In Saint Paul’s first letter to the Corinthians he develops this idea of the unity of the church. He writes about the church as a body.

“As the body is one though it has many parts, and all the parts of the Body, though many, are one body,” he writes. “So also Christ.”

So, not only are we like a body, we are a body — the body of Christ. But like a body we each have different roles to play. Parents have different roles from their children. Teachers have different roles from firefighters. Mothers have different roles from fathers. And individually we also have different personalities that play important roles. But — and this is the important part — amidst our diversity there is an underlying unity that holds us together. This unity comes from our common baptism into the Body of Christ where we seek to know and do the will of God. We use our various gifts, skills and personalities to do the will of the one who created us. Our diversity is vitally important but it must always be in the service of unity in Christ. Diversity for the sake of diversity is chaos. Diversity for the sake of diversity leads to disunity. Diversity at the service of unity of the Body of Christ gives us our mission in life.

Pope Francis addressed these ideas about unity and diversity on his recent trip to the Holy Land. He said, “The mission of the Holy spirit, in fact, is to beget harmony — he is himself harmony — and to create peace in different situations and between different people. Diversity of ideas and persons should not trigger rejection or prove an obstacle, for variety always enriches.” But he goes on to say that this diversity must be grounded in Jesus Christ when he says, “He anointed Jesus inwardly and he anoints his disciples, so that they can have the mind of Christ and thus be disposed to live lives of peace and community.”

When we realize that our mission is to put on the mind of Christ and to build up the Body of Christ the only remaining question is, “How?”

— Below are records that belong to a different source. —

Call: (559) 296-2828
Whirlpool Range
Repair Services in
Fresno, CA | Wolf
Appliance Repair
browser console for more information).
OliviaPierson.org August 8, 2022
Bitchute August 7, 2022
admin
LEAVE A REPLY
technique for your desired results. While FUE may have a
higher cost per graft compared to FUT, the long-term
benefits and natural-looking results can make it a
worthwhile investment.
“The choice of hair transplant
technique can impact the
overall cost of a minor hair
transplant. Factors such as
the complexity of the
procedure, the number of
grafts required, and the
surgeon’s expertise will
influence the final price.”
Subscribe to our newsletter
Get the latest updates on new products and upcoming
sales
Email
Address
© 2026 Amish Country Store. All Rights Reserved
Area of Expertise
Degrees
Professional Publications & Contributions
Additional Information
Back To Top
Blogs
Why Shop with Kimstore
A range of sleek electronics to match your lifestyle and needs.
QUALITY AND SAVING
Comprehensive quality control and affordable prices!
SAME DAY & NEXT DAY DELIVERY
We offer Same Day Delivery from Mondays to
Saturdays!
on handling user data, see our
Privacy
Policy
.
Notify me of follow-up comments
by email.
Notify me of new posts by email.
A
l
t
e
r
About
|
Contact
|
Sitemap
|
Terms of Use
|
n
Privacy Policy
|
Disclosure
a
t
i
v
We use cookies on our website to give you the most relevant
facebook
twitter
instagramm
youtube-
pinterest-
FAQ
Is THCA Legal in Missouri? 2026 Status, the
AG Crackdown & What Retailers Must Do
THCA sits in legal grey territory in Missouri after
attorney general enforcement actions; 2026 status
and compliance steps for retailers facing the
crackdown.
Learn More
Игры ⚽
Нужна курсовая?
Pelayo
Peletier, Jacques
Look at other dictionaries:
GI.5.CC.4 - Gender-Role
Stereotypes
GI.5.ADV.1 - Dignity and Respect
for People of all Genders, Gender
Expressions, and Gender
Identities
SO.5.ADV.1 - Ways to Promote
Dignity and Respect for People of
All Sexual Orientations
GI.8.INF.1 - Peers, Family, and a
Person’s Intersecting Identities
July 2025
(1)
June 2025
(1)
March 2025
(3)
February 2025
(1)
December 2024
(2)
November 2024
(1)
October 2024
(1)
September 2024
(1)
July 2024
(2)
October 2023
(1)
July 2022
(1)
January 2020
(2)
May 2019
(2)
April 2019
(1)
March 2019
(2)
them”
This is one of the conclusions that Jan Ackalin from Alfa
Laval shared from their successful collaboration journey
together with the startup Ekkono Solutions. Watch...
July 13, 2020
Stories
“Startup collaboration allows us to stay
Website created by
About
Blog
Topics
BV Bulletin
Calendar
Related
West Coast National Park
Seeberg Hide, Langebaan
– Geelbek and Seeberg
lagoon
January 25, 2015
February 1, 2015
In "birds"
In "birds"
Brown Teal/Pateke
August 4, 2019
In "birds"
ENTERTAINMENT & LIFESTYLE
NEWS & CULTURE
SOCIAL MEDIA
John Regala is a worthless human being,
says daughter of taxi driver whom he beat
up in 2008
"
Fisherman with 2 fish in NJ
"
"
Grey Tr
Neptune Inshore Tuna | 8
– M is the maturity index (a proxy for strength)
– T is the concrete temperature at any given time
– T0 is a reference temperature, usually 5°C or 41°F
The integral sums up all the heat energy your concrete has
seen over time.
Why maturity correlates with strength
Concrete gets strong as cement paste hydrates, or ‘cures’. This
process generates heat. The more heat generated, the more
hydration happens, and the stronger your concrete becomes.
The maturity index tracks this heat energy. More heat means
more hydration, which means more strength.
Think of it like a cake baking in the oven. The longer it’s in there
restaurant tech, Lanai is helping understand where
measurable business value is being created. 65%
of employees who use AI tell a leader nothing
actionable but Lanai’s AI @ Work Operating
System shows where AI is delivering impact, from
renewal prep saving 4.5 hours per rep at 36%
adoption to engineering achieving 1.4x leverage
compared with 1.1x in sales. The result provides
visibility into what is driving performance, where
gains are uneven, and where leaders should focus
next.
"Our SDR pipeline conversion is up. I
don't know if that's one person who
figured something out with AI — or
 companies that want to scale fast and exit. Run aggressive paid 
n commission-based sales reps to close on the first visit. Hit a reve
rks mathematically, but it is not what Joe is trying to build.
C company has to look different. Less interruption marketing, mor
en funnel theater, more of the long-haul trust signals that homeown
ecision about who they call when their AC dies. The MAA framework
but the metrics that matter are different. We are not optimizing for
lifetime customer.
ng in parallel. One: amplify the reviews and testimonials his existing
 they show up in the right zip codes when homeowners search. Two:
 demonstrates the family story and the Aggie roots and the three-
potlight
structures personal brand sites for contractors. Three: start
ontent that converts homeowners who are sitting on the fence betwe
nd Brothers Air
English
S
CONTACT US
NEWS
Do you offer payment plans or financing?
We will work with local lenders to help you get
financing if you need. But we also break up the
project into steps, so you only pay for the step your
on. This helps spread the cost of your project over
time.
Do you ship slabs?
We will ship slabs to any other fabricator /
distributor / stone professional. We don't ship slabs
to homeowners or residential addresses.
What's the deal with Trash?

For this we turn to the Gospel. It is a familiar scene — just as the disciples had gathered together after Christ died. However, in this story Jesus appears to them. What he says and does is truly amazing and tells the disciples how to live this mission to build up the Body of Christ. First he says, “Peace be with you.” Then he shows them the wounds in his hands, feet and side. Then he says “Peace be with you” again. Does this stand out to any of you? The contrast between peace and the wounds is startling. It seems that he is saying the peace I give you, the peace of unity, comes through complete sacrifice. Peace costs something … everything.

The next line is just as startling. This is a line that we too easily breeze past and don’t realize how shocking it is. He says, “And as the Father has sent me so I send you.” And how did the Father send his son? He sent him into our world to give him to the world totally. He did not say, “You can have my son but only if you are nice to him.” He gave him totally and completely, all the way to his death. This was also the mission of the disciples — to give of themselves totally and without reservation to build up the church, the Body of Christ.

So now we fast forward to today. The mission the disciples were given is also our mission. When Jesus said, “So I send you.” He means you! You are the modern day disciples and your mission is the same. As we sit here on Pentecost Sunday, the day we recognize as the birth of the church do we take the mission that was given to us 2,000 years ago seriously? This does not necessarily mean that we will be martyred for the faith, but it does mean that we must give our lives over to God so that he may use our individuality and diversity in the service of building up the church, the Body of Christ.

I realize this sounds difficult and it is. But it is what we were made for. And here is the really good news, this is where you will ultimately find true joy and fulfillment because this is why God made you. He made us to be in unity with each other and to be one with him. When we do this there will be no barriers between us. We will be able to speak to each other, through our differences, heart to heart.